> _阅读材料_:
============================================================

# 第三章 字典与集合

dict类型不但在各种程序里广泛使用, 它也是Python语言的基石。 模块的命名空间、实例的属性和函数的关键字参数中都可以看到字典的身影。跟它有关的内置函数都在__builtins__.__dict__ 模块中。

正因为字典至关重要, Python对它的实现做了高度优化, 而散列表则是字典性能出众的根本原因。

同样, 集合(set)的实现其实也依赖于散列表, 因此本章也会讲到它

## 3.1 泛映射类型

In [23]:
from collections import abc
my_dict = {}
isinstance(my_dict, dict),  isinstance(my_dict, abc.Mapping), isinstance(my_dict, abc.MutableMapping)

(True, True, True)

In [24]:
print(abc.Mapping.__doc__)

A Mapping is a generic container for associating key/value
    pairs.

    This class provides concrete generic implementations of all
    methods except for __getitem__, __iter__, and __len__.
    


In [25]:
import collections
import collections.abc
import types
def _isinstance(obj):
    print(f"{type(obj).__name__}", end=" -> ")
    for tp in (collections.abc.Container, 
            collections.abc.Sized, 
            collections.abc.Iterable, 
            collections.abc.Mapping, 
            collections.abc.MutableMapping):
        print(isinstance(obj, tp), end=" ")

============================================================

> _所给资料_:
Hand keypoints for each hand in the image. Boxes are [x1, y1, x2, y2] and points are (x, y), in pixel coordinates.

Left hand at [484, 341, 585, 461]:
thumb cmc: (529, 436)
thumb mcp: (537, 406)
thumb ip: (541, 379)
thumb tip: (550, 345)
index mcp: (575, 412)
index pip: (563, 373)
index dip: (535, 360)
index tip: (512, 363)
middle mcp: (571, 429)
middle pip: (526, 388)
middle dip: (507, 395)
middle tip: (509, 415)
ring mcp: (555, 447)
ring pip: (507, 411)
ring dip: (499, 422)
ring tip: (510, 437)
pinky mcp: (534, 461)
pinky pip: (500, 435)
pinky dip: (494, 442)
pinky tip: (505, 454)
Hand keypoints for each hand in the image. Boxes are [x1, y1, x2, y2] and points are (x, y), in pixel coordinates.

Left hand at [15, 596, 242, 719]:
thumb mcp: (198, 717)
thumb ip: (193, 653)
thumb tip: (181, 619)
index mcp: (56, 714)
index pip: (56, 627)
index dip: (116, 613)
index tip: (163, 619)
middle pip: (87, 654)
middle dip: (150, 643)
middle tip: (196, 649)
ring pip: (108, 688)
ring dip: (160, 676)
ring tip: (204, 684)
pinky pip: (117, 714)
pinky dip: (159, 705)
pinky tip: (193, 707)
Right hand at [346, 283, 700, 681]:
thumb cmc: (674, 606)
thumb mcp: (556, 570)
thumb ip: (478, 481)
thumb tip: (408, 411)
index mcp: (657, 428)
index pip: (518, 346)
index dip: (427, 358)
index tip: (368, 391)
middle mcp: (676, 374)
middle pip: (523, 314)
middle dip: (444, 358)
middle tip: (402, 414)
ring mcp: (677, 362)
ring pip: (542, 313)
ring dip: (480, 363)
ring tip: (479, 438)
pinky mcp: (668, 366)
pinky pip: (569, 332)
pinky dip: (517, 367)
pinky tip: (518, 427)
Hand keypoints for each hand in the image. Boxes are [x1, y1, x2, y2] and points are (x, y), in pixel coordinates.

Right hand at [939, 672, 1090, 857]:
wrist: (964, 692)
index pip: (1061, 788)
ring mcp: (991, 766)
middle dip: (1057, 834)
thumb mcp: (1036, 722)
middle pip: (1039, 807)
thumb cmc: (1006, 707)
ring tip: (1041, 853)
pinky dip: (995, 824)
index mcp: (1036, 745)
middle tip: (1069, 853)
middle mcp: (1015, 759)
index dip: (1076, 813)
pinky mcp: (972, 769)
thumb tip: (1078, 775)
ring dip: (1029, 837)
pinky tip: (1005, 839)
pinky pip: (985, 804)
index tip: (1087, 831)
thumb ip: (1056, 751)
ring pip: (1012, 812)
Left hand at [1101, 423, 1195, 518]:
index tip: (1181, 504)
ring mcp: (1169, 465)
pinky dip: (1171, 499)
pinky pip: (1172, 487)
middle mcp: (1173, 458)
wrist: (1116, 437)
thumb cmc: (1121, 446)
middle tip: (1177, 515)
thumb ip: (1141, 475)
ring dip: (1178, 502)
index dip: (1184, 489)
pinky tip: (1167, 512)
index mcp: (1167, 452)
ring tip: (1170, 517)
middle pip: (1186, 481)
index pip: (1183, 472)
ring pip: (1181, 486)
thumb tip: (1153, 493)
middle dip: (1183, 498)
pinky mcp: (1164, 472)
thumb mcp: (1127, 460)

============================================================

> _练习题_:
(1) 请把阅读材料中的这句话译成英文："正因为字典至关重要, Python对它的实现做了高度优化, 而散列表则是字典性能出众的根本原因。"
(2) 根据阅读材料，讲字典的这一章为什么也讲到集合？用一到三句话说明。

> _习题解答_:
(1) Precisely because dictionaries are so important, Python has highly optimized its implementation of them, and hash tables are the fundamental reason for the outstanding performance of dictionaries.

(2) 因为集合（set）的实现也依赖于散列表，所以本章也会讲到它。